Work to complete
Skip the pictures. Output only the lines below starting at the line with "right shoulder: (442, 270)" and ending at the line with "nose: (1023, 834)", both ends included, exactly as they are.
########################################
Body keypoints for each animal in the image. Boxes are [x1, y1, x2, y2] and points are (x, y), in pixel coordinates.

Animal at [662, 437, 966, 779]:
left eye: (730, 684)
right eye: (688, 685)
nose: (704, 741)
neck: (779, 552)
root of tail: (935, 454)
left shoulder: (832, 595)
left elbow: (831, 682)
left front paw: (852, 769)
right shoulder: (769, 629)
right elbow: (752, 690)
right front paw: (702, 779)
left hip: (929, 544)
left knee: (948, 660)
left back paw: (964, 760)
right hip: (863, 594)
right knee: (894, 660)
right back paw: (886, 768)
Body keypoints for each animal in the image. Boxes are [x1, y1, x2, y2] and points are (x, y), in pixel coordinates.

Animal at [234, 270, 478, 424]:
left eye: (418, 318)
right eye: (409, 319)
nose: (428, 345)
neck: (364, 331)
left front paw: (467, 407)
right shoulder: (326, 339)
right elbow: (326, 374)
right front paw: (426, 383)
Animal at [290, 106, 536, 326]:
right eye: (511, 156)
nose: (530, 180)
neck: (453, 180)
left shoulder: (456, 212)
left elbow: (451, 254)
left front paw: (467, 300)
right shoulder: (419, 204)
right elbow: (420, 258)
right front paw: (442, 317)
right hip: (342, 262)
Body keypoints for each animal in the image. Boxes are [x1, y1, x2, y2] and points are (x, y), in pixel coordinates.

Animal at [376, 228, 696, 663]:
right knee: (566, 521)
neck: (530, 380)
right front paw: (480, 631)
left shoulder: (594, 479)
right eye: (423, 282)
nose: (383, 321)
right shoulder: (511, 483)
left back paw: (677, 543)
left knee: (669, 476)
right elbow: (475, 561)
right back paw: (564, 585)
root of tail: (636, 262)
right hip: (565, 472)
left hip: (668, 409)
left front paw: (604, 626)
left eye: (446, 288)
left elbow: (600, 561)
########################################
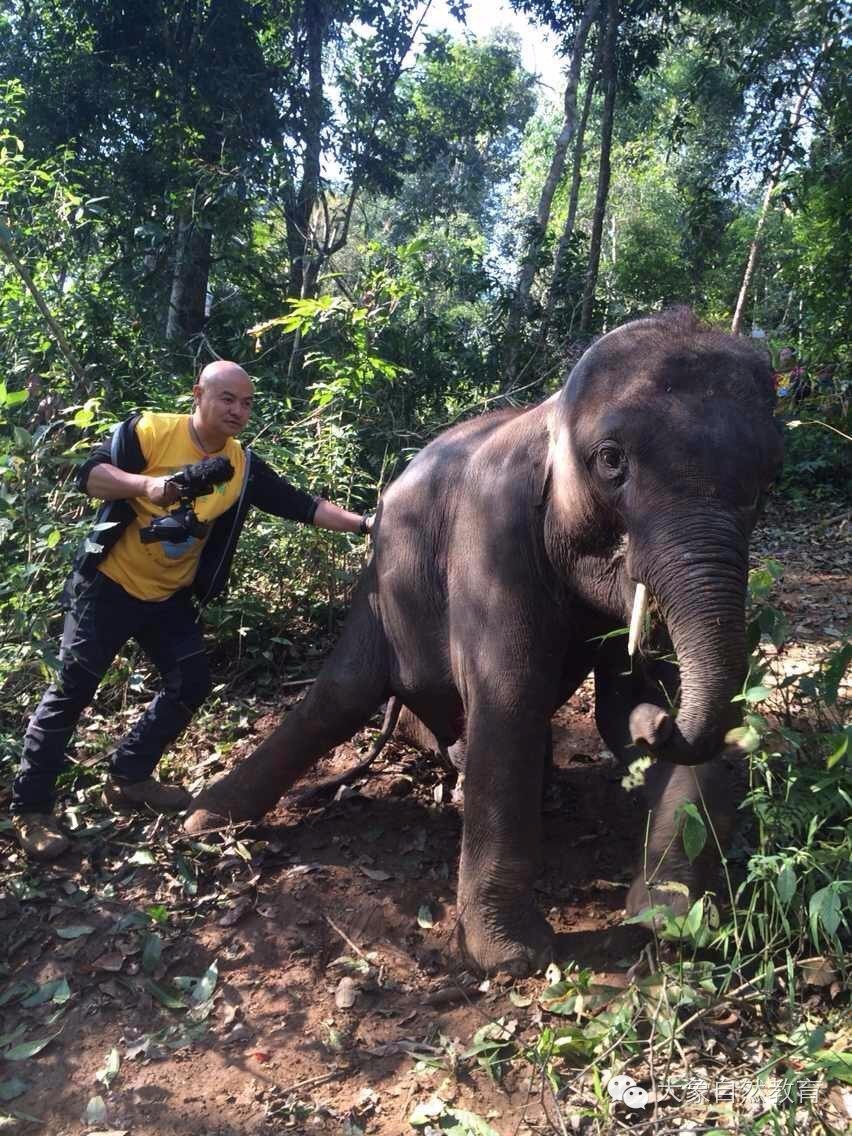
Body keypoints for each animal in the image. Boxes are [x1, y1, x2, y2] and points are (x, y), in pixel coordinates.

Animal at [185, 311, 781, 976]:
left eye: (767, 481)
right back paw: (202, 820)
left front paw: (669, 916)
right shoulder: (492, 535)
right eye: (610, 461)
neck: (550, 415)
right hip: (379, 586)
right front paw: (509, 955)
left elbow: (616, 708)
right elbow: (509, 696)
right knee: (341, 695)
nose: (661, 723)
########################################
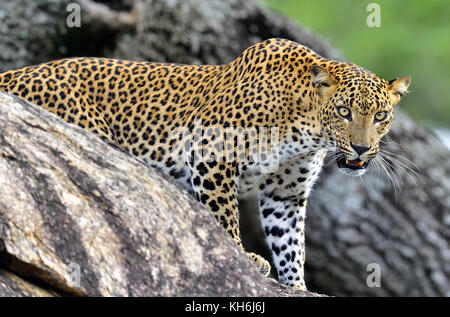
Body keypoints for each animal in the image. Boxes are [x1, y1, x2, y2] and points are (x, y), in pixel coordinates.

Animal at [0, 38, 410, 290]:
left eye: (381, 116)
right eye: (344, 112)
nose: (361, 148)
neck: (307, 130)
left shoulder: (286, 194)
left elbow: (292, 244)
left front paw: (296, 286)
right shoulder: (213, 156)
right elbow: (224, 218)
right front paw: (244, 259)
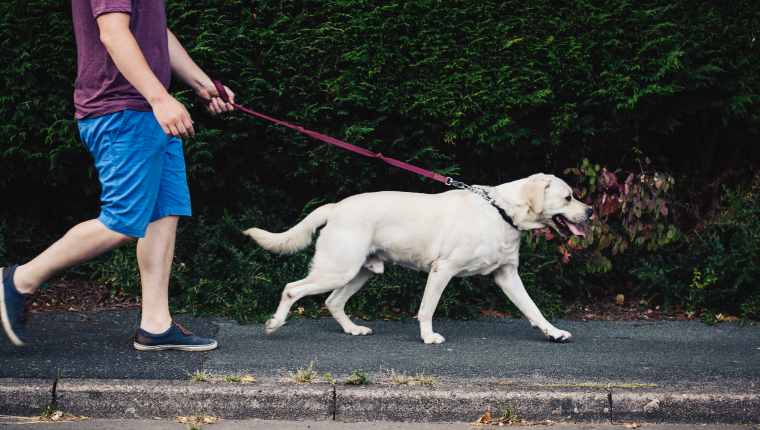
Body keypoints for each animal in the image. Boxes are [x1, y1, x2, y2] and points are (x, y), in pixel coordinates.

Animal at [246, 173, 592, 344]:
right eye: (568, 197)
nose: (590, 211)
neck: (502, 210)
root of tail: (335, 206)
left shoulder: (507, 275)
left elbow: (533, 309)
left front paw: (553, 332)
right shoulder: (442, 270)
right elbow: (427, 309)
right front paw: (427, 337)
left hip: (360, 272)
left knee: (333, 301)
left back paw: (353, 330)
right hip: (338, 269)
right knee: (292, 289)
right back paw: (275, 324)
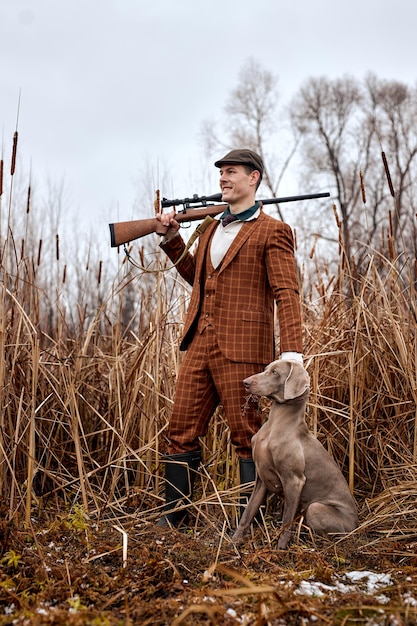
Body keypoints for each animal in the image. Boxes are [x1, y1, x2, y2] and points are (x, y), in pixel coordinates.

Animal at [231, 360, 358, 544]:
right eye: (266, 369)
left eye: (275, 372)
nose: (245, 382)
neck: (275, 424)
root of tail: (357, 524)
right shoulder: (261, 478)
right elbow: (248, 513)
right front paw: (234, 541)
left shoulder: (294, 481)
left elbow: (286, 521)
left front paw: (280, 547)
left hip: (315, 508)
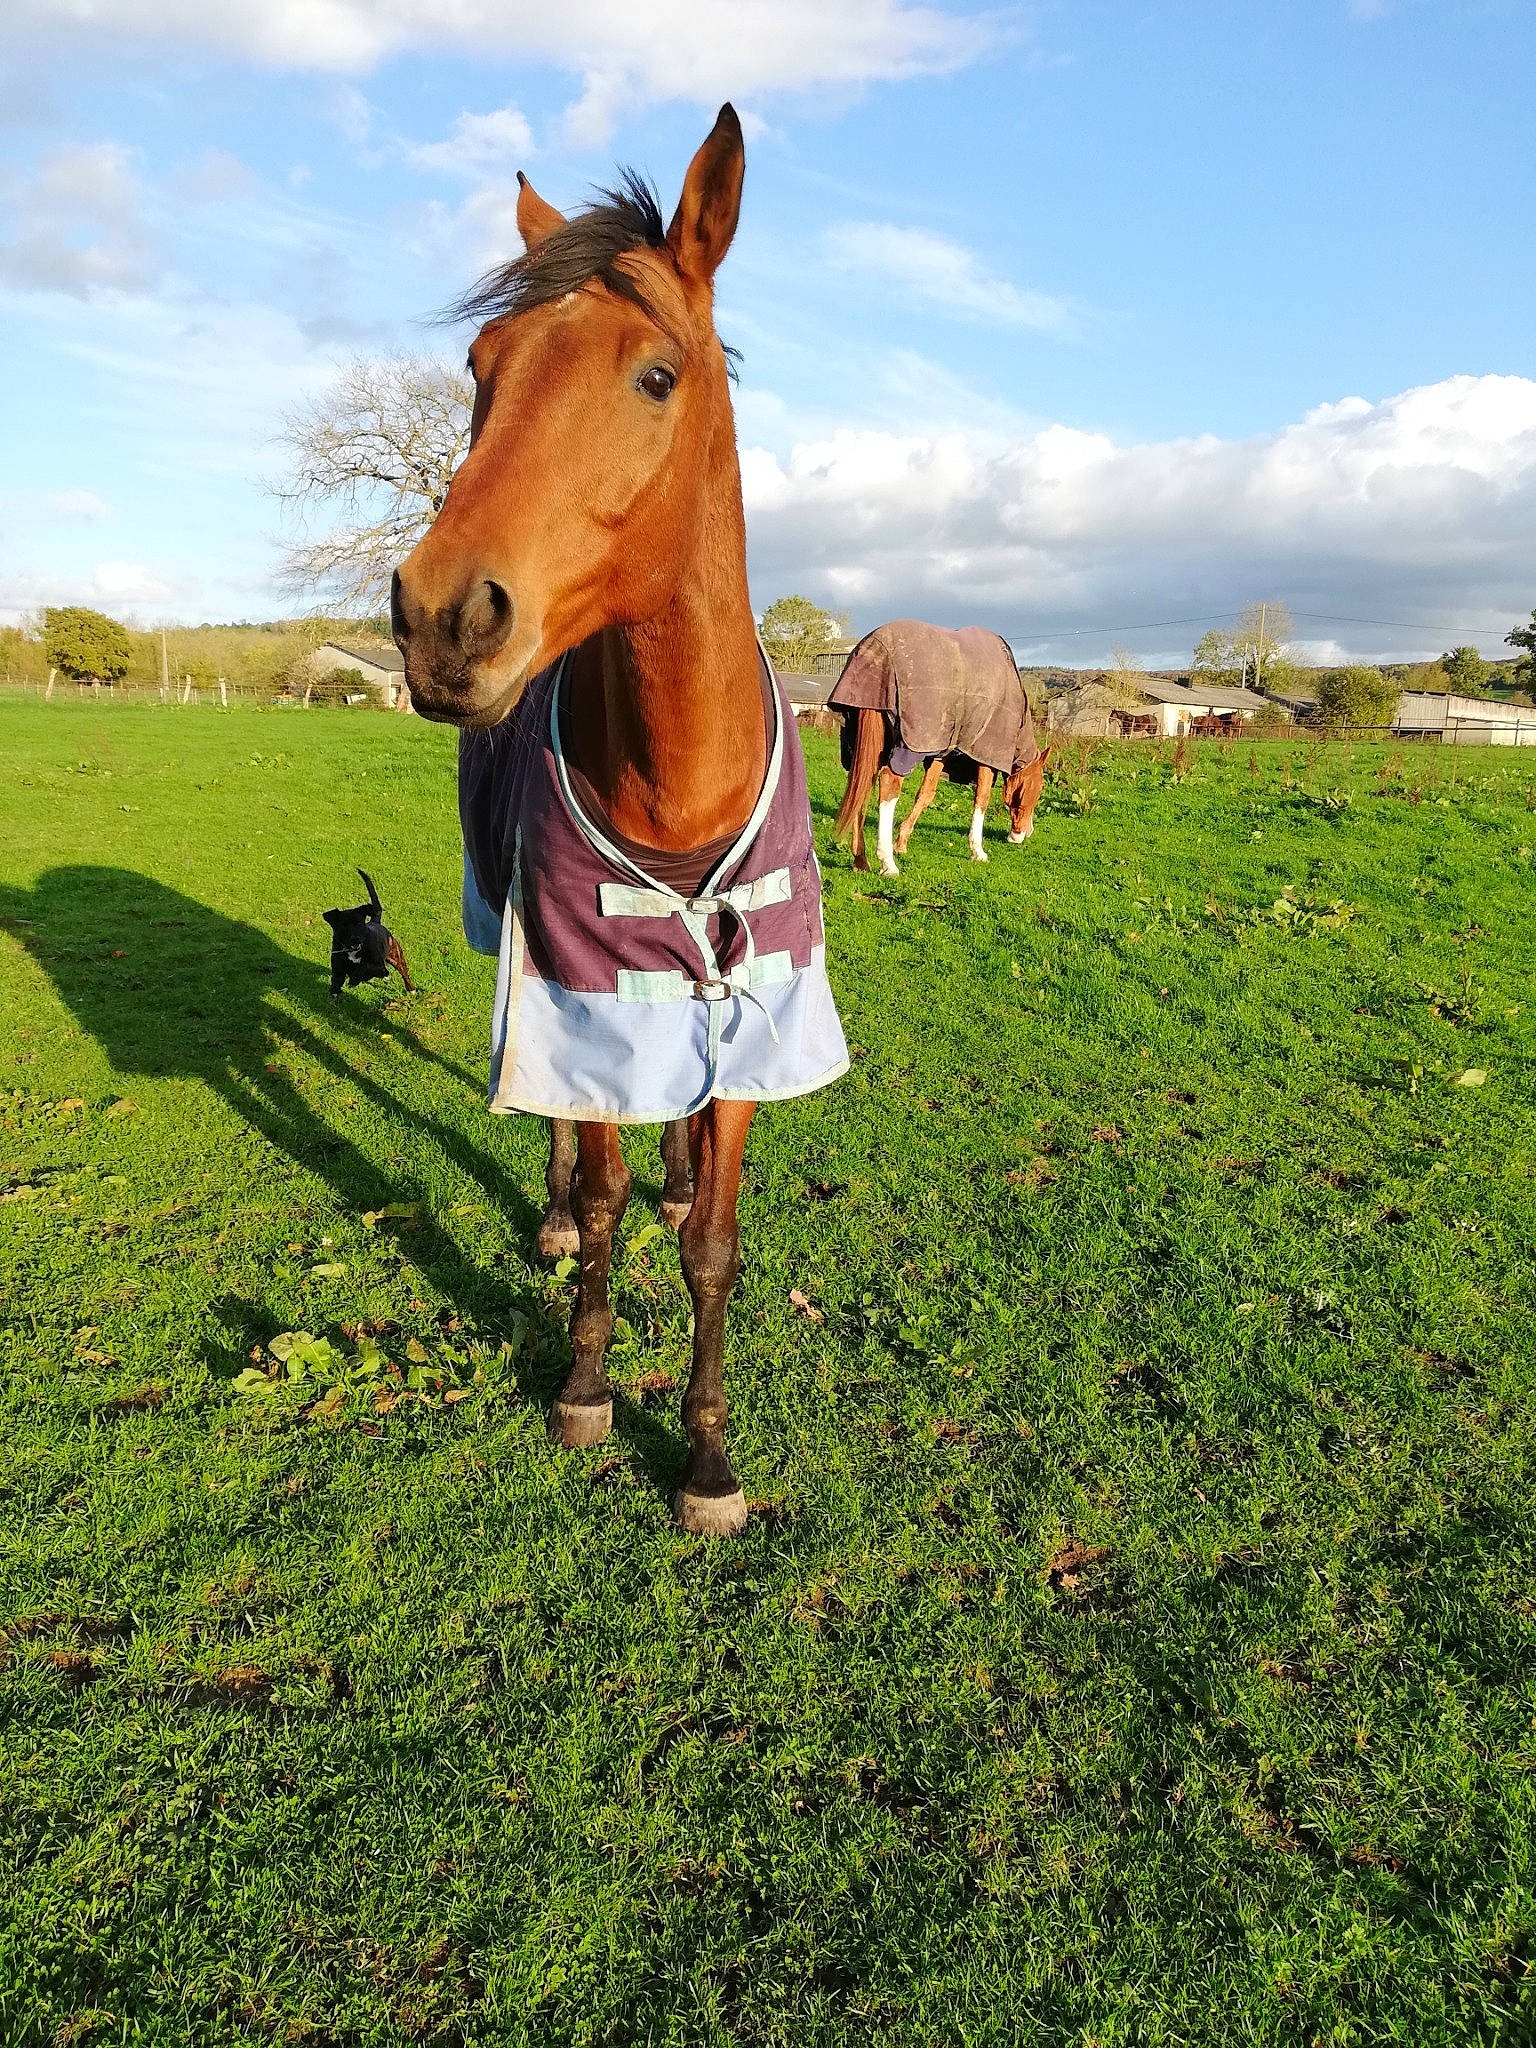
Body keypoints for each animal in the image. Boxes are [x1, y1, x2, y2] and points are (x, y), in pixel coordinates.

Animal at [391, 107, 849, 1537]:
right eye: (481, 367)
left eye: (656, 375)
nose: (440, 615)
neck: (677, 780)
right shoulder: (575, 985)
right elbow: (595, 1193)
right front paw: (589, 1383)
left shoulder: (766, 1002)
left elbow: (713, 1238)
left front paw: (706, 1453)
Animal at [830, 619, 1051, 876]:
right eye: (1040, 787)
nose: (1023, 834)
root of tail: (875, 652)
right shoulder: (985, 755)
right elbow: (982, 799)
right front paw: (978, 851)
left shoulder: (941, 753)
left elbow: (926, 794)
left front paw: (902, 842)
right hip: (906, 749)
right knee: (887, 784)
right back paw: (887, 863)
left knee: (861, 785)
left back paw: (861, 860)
########################################
Expected output
right shoulder: (442, 270)
right elbow: (427, 309)
right front paw: (427, 337)
left hip: (360, 272)
left knee: (333, 301)
left back paw: (353, 330)
right hip: (338, 269)
right knee: (292, 289)
right back paw: (275, 324)
Body keypoints for each animal in the image. Boxes are [x1, y1, x2, y2] and points are (x, y), in pixel coordinates.

Animal at [231, 360, 358, 544]:
right eye: (266, 369)
left eye: (275, 372)
nose: (245, 382)
neck: (275, 424)
root of tail: (357, 524)
right shoulder: (261, 478)
right elbow: (248, 513)
right front paw: (234, 541)
left shoulder: (294, 481)
left elbow: (286, 521)
left front paw: (280, 547)
left hip: (315, 508)
Body keypoints for each animal in the image. Boxes are [x1, y1, x2, y2] and points are (x, y), in pixel coordinates.

Animal at [391, 107, 849, 1537]:
right eye: (481, 367)
left eye: (656, 375)
nose: (440, 615)
neck: (677, 780)
right shoulder: (575, 985)
right elbow: (595, 1193)
right front paw: (589, 1383)
left shoulder: (766, 1002)
left elbow: (713, 1238)
left front paw: (706, 1453)
Animal at [830, 619, 1051, 876]:
right eye: (1040, 787)
nose: (1023, 834)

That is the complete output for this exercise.